Knowing Gloria/Marsha's last name is Franklin, Phillip sends roses to every possible Franklin residence, with cards to Marsha, asking her to not get married. Gloria/Marsha calls him and he insists they meet. At the zoo, he talks down from an skyway and she talks up from an underpass bus stop, insisting it's too late, listing all the impediments to cancelling, but doesn't say she doesn't love him, and then leaves on a bus.

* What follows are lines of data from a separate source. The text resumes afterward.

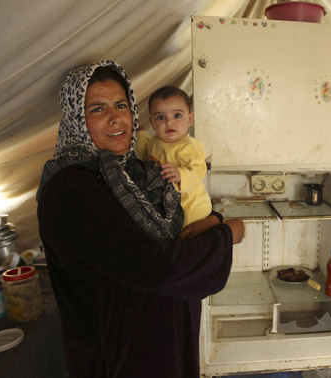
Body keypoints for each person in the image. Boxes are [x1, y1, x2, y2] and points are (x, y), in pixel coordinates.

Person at [36, 60, 245, 378]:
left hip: (163, 338)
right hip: (123, 356)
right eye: (97, 109)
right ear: (76, 119)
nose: (115, 117)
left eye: (121, 104)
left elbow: (170, 227)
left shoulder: (129, 169)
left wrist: (212, 220)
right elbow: (158, 266)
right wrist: (227, 234)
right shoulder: (70, 190)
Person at [135, 86, 211, 229]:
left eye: (177, 115)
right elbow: (144, 152)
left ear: (189, 119)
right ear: (152, 123)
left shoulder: (188, 146)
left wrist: (181, 174)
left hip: (192, 209)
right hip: (167, 208)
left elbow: (199, 170)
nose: (169, 122)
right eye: (160, 117)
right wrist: (141, 134)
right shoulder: (155, 142)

Phillip knows her fiancé's name is Jason Elliot, and finds his address in the phone book but just misses her. Jason mentions her name as Gloria and the wedding is in a downtown hotel. Phillip mentions his name, which Gloria said with whom she spent his bachelor party weekend. He gets Linda and Jack to drive to downtown hotels, finding it on the third stop. Then he tries to stop the wedding and convince Gloria that they belong together. After chases, chance meetings (Fields and his wife embracing...) and slapstick, Phillip leaves.

In her bridal gown, Gloria finds Phillip at the zoo where they first met, and kiss.

==Cast==

- John Ritter as Phillip Reed
- Connie Sellecca as Gloria Franklin
- Randee Heller as Mimi
- John Bennett Perry as Jason Elliot
- Paul Sand as Jack
- Scott Bakula as Drew
- Deena Freeman as Beverly
- Kate Zentall as Lynda
- Shannon Tweed as Joanne Preston
- Larry Gelman as Walt
- Gretchen Wyler as Mrs. Franklin
- Andrew Masset as Doug
- Janet Wood as Nancy
- Steve Kahan as Amigo de Jason
- Bea Silvern as Sophia
- Michael Alldredge as Larry Fields

- Paddi Edwards as Mrs. Reed
- Julie Parrish as Marge Fields
- Jamie Bozian as Andrea
- H.B. Haggerty as Hotel Porter
- Lillian Lehman as Hotel Receptionist
- Mario Lopez as Car Rental Clerk

==Production==
An exterior setting features Salmon Run (sculpture, 1982, Christopher Keene) at Manulife Plaza on the southwest corner of Figueroa Street and Fifth Street, Bunker Hill, Los Angeles, California. and another setting features the Los Angeles Sheraton Grande Hotel.

Running themes include: black bears, cats on mouths, Phillip and Gloria near-meetings, and Phillip tripping.

== Reception ==
John J. O'Connor of The New York Times wrote that the film "tries hard, and often rather amiably, to be what used to be known as a romantic romp" but "gives us silliness that keeps toppling into stupidity."